OTTAWA – Fee-for-carriage is back and it’s not just on broadcasters’ wish lists in panel discussion here at the CAB Convention: the CRTC has announced it will re-consider the issue in its forthcoming review of policies for BDUs and specialty services, which has been pushed back from Feb. 4 to Apr. 7.
Just an hour before CRTC chair Konrad von Finckenstein reopened the matter, broadcasters raised it in a panel discussion on the future of television in Canada.
While the chairman did not specify what factors encouraged the Commission to reconsider FFC, given the regulator’s refusal to allow over-the-air broadcasters to negotiate such a fee under the new OTA policy, issued this year. But the morning panel did offer a few hints.
“Layoffs have been everywhere. We had some last week and there may be more to come,” says panelist René Guimond, president and CEO of TQS, which just let some 40 people go.
“PBIT levels were more than 20%” a few years ago, “now they’re four percent,” added Charlotte Bell, vice-president of regulatory affairs, for TV and radio at CanWest MediaWorks. Businesses have to adapt, and so does the regulator, she adds, noting that there’s “not a huge pot of money suddenly available” just because the Commission deregulated advertising in the new policy.
“We are in the business of engaging local and national audiences….This is not an exponential growth business as it was 20 years ago,” said David Goldstein, senior VP of regulatory affairs at CTVglobemedia.
But Rael Merson, president and CEO of Rogers Broadcasting, said he has nightmares when he considers how to explain to consumers that FFC would mean they’d have to pay a new fee for services they think they already pay for. He believes it’s smart to provide certain content for free, noting the New York Times is now free online, and figure out which products, such as VOD content, consumers are willing to buy.
“We’re not asking Big Brother to solve all our problems,” said Guimond, “just to be fair. Everyone’s working on VOD. We’re trying to generate more on VOD… but it’s hard to move forward until rights issues” are settled with independent producers. “I cannot contemplate a second ‘no’ from the commission on fee-for-carriage,” he adds.
Panelists spoke repeatedly about the difference between how much it costs for conventional broadcasters to serve their markets – providing local news, sports, weather and being involved in the community – and what it costs to operate a specialty channel, which has few, if any, “local” market obligations (and are prohibited from seeking local ads by condition of license).

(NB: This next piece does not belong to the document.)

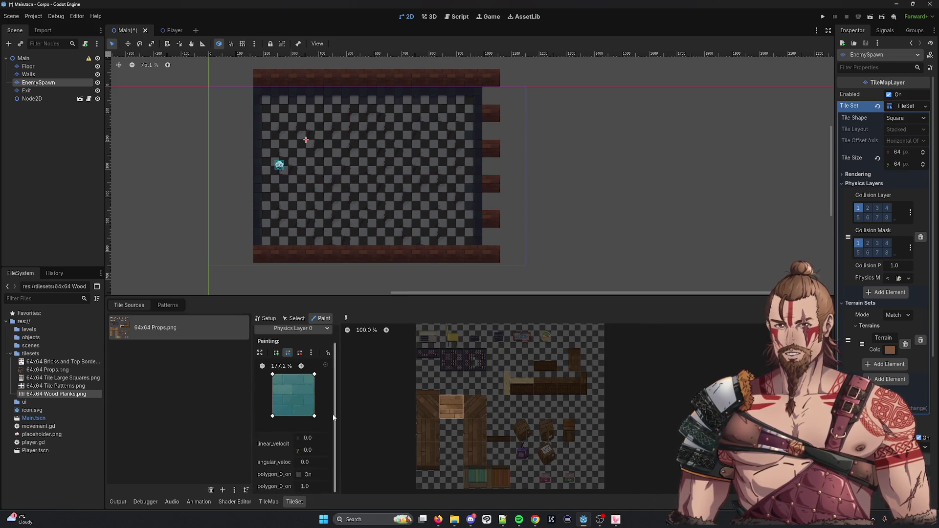
click(461, 404)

Panelists also pointed to HD conversion as a problem or “tropical storm” in the 2007 TV policy, which requires an “analog shut-off” by Aug. 31, 2011. Guimond also noted that conventional TV services face more HD expenses than specialties.

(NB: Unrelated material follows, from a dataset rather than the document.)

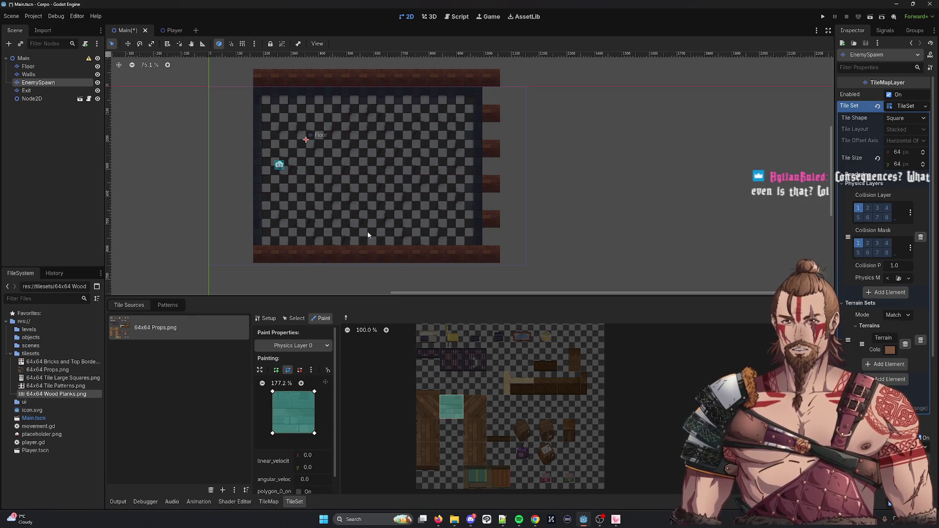
Paint Terrain 0 wood-plank tiles down the level's right edge, then run the game.
click(268, 501)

“Do we really require over-the-air HD transmitters?” wondered Rick Arnish, president of the Jim Pattison Broadcast Group. Maybe, he says, they’re required in Toronto, but in Quebec and in his neighbourhood of B.C., there are numerous transmitters and only 5%-8% of the audience who receive their programming via antenna. It’s hard to justify the expense of converting transmitters.
Goldstein added that when he was with CHUM, it had done early conversions and found it very inefficient and a poor return-on-investment. While HD “is a driver for audiences,” he says, it’s not clear it must be delivered over-the-air.